If you are familiar with the magazine National Geographic, you will see that the current edition features a cover story on happiness. They traveled the world and did a survey of what makes people happy, and where they are most happy. Funny thing, food, clothing, shelter...yep, they are all a HUGE part of being happy. So is personal freedom. It’s an interesting article and worthy of your time. As we face change at home, we might consider including HAPPINESS in our equation of how we fix what’s wrong.
Instant Housing Solutions
As I was keeping our website updated with Fire Information people could use, I got a call from a man up in Alaska who manufactures homes for refugees and the homeless. They are also used for cabins in the woods, but the greatest use is housing people quickly, easily, and inexpensively.
This call segued beautifully into a meeting I watched on Facebook with our current and past supervisors and leaders in our community talking about solutions we can install right now. My first thought was oi park an RV on the property of the burnt house. People could go HOME again, be with their neighbors, put their kids in the same school, find the community connection that is part of what makes a house a home...people. Former supervisor Efren Carillo started talking about someone he knew who did just that. The family lived in the RV until their house was rebuilt.
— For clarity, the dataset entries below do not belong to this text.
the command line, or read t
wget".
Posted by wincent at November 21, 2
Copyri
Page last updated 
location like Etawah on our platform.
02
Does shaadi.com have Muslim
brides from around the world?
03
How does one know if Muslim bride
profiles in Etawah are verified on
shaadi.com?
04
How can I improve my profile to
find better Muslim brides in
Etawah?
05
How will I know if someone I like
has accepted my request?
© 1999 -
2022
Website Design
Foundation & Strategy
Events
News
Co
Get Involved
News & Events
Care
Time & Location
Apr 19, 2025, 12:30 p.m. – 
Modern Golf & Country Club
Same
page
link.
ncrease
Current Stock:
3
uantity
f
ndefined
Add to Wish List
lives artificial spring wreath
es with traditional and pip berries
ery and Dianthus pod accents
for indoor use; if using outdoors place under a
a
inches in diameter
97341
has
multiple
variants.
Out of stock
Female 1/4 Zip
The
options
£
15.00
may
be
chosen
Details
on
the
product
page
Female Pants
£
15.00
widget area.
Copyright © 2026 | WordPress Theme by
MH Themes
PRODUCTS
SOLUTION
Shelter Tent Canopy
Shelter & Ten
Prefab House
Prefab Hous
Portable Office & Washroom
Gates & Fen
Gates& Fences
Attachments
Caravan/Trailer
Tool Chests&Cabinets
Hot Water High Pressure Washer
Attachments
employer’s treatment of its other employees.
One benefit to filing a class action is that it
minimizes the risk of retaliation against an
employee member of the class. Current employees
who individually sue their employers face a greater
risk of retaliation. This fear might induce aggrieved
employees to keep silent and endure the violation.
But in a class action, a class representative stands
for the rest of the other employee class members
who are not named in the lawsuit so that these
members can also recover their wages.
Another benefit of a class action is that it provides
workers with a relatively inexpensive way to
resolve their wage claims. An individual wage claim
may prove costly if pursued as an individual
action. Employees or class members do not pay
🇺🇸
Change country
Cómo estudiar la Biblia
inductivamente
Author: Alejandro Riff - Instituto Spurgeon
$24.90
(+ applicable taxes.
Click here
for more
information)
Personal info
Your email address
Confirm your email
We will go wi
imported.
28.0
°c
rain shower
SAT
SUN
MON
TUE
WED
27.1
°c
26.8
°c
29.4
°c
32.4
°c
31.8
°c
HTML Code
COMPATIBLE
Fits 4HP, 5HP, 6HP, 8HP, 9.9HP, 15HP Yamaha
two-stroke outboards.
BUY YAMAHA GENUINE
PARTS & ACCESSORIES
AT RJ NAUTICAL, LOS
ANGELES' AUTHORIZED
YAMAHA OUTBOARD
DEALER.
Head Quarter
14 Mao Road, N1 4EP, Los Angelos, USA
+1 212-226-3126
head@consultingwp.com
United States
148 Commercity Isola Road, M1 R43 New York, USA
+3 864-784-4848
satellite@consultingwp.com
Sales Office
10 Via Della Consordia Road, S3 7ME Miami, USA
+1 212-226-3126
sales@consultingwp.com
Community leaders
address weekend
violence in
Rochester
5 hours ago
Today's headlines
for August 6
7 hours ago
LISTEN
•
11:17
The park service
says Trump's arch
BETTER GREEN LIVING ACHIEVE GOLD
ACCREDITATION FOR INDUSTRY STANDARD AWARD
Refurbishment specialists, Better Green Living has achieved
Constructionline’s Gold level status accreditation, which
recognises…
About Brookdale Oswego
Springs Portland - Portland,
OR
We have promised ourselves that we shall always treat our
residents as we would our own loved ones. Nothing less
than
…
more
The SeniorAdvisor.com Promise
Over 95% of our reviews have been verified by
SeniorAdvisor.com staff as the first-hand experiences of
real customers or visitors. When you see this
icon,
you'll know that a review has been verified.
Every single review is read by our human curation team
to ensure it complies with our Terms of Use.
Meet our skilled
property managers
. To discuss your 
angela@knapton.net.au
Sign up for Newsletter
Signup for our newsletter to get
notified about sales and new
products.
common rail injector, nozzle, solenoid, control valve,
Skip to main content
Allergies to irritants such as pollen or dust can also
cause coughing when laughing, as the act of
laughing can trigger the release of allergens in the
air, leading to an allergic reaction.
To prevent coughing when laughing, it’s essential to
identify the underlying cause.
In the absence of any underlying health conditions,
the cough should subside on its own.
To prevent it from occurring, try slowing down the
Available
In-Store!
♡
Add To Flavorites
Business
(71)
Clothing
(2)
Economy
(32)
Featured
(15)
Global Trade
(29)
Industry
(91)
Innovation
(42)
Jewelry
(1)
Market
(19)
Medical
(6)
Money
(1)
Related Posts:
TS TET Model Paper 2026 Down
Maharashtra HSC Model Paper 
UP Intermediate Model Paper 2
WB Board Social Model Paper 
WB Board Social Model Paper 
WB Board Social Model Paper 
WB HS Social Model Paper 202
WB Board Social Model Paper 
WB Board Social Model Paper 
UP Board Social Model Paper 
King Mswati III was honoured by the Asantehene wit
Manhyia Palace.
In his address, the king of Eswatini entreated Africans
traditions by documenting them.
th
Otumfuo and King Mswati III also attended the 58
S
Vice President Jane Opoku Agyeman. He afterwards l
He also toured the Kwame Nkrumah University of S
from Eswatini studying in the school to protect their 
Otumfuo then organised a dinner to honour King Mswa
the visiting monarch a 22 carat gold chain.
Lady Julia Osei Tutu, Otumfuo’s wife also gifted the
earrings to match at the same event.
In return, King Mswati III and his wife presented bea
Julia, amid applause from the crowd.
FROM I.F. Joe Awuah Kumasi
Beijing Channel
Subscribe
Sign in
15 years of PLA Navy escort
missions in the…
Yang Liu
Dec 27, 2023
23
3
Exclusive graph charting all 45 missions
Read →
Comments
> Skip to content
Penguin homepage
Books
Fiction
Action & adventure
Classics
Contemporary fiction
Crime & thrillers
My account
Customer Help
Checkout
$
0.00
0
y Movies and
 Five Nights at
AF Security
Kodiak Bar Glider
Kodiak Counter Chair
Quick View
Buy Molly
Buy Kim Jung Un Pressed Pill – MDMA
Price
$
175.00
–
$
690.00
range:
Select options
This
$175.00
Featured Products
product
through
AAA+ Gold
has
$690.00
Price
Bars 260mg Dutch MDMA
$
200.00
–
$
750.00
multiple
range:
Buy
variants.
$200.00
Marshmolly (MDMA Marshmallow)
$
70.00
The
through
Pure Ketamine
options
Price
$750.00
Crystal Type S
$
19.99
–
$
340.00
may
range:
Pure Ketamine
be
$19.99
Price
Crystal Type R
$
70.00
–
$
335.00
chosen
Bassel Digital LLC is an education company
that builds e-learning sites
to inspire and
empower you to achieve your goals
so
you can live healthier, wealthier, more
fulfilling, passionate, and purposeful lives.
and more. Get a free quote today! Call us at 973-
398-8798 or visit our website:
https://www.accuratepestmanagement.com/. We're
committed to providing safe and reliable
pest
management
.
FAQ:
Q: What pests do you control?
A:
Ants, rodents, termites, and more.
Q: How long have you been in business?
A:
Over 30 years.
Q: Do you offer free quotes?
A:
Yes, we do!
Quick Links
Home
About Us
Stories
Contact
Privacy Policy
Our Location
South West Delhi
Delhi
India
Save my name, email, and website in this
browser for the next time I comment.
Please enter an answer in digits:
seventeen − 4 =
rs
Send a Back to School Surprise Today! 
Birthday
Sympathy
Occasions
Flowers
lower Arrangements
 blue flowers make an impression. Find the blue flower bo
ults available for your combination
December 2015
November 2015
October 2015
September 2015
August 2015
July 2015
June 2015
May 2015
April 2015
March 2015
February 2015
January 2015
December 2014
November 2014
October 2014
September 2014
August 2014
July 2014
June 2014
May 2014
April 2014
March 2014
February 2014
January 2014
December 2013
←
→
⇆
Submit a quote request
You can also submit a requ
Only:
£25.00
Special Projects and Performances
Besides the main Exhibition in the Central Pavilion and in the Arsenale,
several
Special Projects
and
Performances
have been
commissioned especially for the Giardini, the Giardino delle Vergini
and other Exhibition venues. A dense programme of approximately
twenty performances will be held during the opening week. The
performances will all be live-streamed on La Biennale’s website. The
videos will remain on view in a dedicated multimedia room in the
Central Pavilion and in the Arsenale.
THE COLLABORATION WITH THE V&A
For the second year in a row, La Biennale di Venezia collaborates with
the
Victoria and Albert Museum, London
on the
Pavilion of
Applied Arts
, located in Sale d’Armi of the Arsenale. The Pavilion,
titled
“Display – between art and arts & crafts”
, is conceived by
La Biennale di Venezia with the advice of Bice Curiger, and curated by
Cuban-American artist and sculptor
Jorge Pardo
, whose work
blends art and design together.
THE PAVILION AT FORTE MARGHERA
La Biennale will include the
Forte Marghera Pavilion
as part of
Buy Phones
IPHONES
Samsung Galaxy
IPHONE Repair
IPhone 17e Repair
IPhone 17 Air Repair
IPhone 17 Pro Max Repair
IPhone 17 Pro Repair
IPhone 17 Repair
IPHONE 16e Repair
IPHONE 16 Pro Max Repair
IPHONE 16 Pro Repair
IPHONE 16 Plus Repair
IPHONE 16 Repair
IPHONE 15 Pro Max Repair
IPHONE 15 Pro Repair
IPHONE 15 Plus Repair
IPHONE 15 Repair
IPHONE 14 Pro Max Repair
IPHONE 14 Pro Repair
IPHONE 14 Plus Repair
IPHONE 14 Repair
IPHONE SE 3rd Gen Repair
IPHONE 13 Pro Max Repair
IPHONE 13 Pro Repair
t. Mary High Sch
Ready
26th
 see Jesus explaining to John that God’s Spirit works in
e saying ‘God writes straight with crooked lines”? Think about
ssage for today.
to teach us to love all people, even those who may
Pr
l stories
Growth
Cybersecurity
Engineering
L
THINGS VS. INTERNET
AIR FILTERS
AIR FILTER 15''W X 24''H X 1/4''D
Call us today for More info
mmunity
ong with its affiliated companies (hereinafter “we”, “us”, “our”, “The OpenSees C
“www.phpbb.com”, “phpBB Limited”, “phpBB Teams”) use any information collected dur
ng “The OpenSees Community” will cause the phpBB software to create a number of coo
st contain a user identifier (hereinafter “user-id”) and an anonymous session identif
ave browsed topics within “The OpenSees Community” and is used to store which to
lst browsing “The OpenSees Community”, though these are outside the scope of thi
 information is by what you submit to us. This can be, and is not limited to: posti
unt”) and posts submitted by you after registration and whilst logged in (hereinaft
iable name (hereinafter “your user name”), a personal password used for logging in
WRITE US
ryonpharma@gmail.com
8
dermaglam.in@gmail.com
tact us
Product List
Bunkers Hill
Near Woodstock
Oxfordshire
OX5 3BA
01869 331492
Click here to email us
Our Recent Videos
Right now there is a shortage of FEMA trailers and RVs. A FEMA official said that there are orders for 9 million FEMA trailers right now because of all the natural disasters in the United States. That makes this InterShelter product look like an easy solution. I like easy solutions.
The man from Intershelter, Don, took me on a tour of his website to show me how these shelters are housing political refugees as well as homeless people. While we were on the phone, a man from Bangladesh called to talk about his order. That country is establishing villages for refugees from Myanmar. As someone recently said, “We think we have it bad, who would want to be a Syrian refugee about now?” What happens if your home is being destroyed and your life is at risk, and you simply have to leave in order to stay alive. Our problems look simple by comparison.
Don’s call was followed up by Elizabeth Brennan of Tepul Tents who has platforms and tents she would be willing to donate to Sonoma County - or lend for periods of time. Her tents are used to shelter people in emergencies as well. These take Tent Cities to another level Both people wanted us to know that they have viable, affordable solutions.